They’ve since created a curriculum for kids from kindergarten through high school, some with accompanying zines. A number of schools in the Pittsburgh region have started using their materials, and they’ve also used the curriculum in their own summer camps, special programs and partnerships throughout the city. Every lesson is heavy in maker activities, but they also include history and discussion about the struggle to be recognized and the importance of building equitable communities.
The project at Brandywine, a diversity-driven nonprofit located in Philadelphia, also grew from a desire to shine a light on individuals whose contributions to their field are overlooked and at risk of being forgotten. In their case, that means art and artists. While there was an explosion of creativity following World War II, both textbooks and museums often reflect a very narrow sliver of that work.
“We asked the question, ‘What if there was an online database, the equivalent of Artstor or IMDB, that could be this de facto, go-to database for all this art that was basically unaccounted for,’ and what if it was specifically inclusion-oriented?” said John Cardone, the founder and principal of Being Design who developed Artura.org. “And how might we help the education system more accurately reflect the reality of our culture?
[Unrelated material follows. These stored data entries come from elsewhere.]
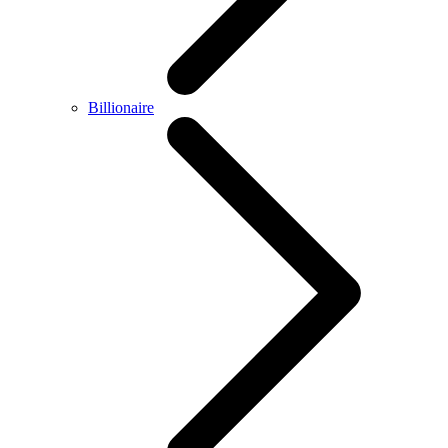
Billionaire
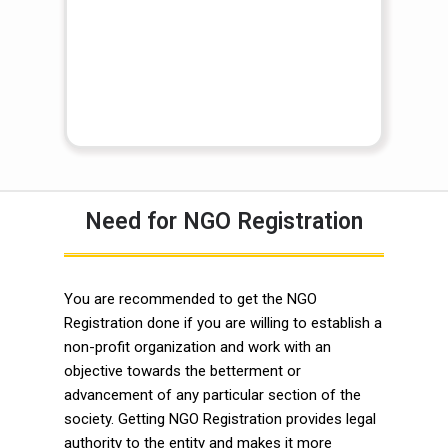
Need for NGO Registration
You are recommended to get the NGO
Registration done if you are willing to establish a
non-profit organization and work with an
objective towards the betterment or
advancement of any particular section of the
society. Getting NGO Registration provides legal
authority to the entity and makes it more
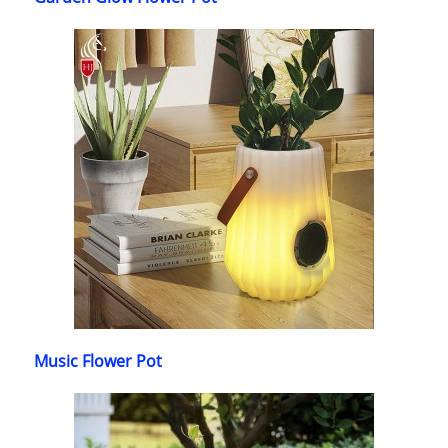
Music Flower Pot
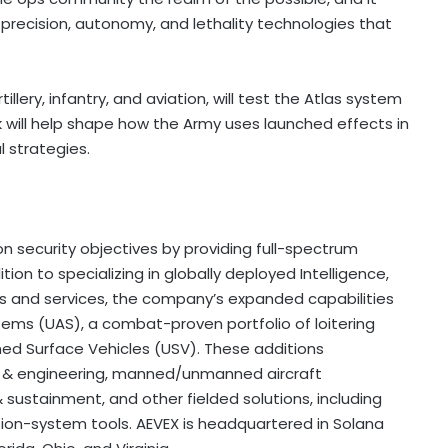
ecision, autonomy, and lethality technologies that
tillery, infantry, and aviation, will test the Atlas system
k will help shape how the Army uses launched effects in
 strategies.
n security objectives by providing full-spectrum
ion to specializing in globally deployed Intelligence,
ms and services, the company’s expanded capabilities
tems (UAS), a combat-proven portfolio of loitering
ned Surface Vehicles (USV). These additions
n & engineering, manned/unmanned aircraft
& sustainment, and other fielded solutions, including
sion-system tools. AEVEX is headquartered in Solana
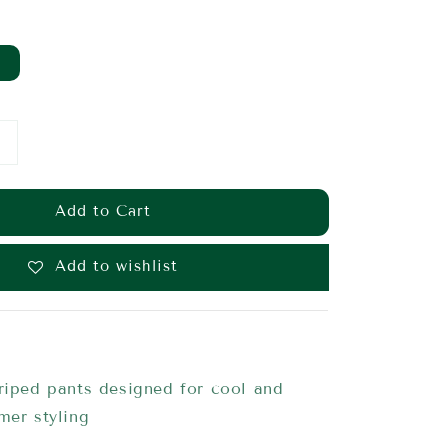
Add to Cart
Add to wishlist
riped pants designed for cool and
mmer styling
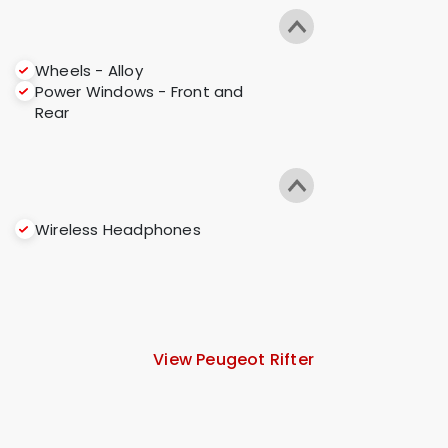
Wheels - Alloy
Power Windows - Front and
Rear
Wireless Headphones
View Peugeot Rifter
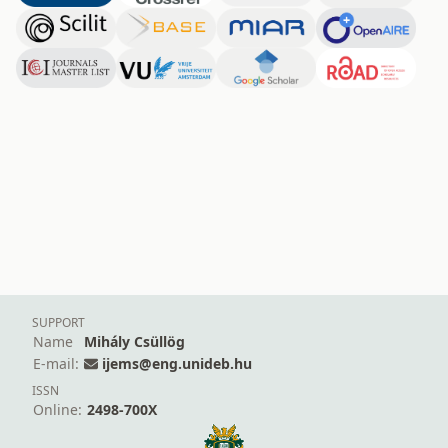
SUPPORT
Name
Mihály Csüllög
E-mail:
ijems@eng.unideb.hu
ISSN
Online:
2498-700X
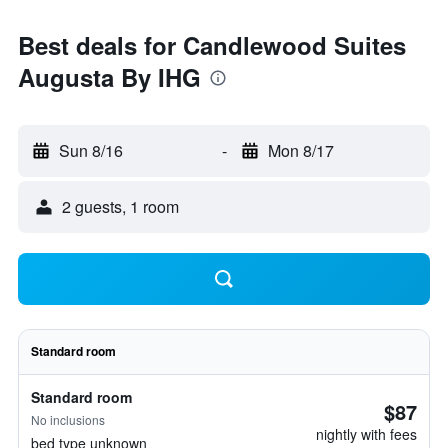
Best deals for Candlewood Suites
Augusta By IHG
Sun 8/16
-
Mon 8/17
2 guests, 1 room
Standard room
Standard room
$87
No inclusions
nightly with fees
bed type unknown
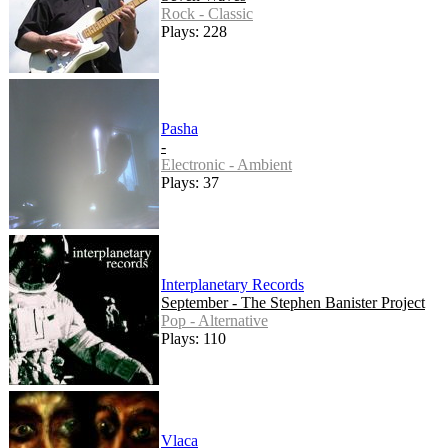
Rock - Classic
Plays: 228
Pasha
-
Electronic - Ambient
Plays: 37
Interplanetary Records
September - The Stephen Banister Project
Pop - Alternative
Plays: 110
Vlaca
The only way is to do the work of making a single resource everyone can go to where all the otherwise neglected production is now archived, collected, searchable, filterable, shareable, browseable.”
The database, which is free to access, includes over 1,400 images of diverse contemporary artwork, 650 biographies of artists and 60 lesson plans exploring the heritage and personal experiences of the artists. Among the heritages well-represented are African-American, African, African diaspora, Asian-American, Asian, Asian Diaspora, Latin-American, South and Central American and Native American. There are two teacher guides as well as resources for teaching about the slave trade, for example, or the Holocaust.
“The idea is definitely to be a resource for teachers, but not just art teachers,” said Matt Singer, director for administration and development. “The idea of incorporating non-white, non-western people and voices and narratives into the existing U.S. educational curriculum definitely extends beyond the sphere of art. It should be reflected in the study of language, literature, history, math and science. There’s also been an effort to connect works with poetry and song. It’s all mutually reinforcing and helping different kinds of teachers incorporate diverse voices and find new materials to teach with.”
They are currently working toward spreading news of the database across the state, especially among educators in the arts and humanities. They also hope to continue to expand the database and document the work of diverse artists from WWII until 2012, when the internet made the works more widely available and accessible.
Assemble also hopes to expand the reach of the Afrofuturism curriculum by getting it fully licensed. The project hasn’t been without its challenges, including from those who question why it’s relevant to students who aren’t of color.
“And it’s because these people contributed to these fields and they’ve not been given a voice,” Roberts said. “We’ve not been able to see their contributions that we use in our everyday lives, the inventions and innovations and pathways created by people of color. If we want to educate and talk about STEAM and be equitable, then we have to start with making sure we’re allowing those who are folks of color to have that voice in what we do.”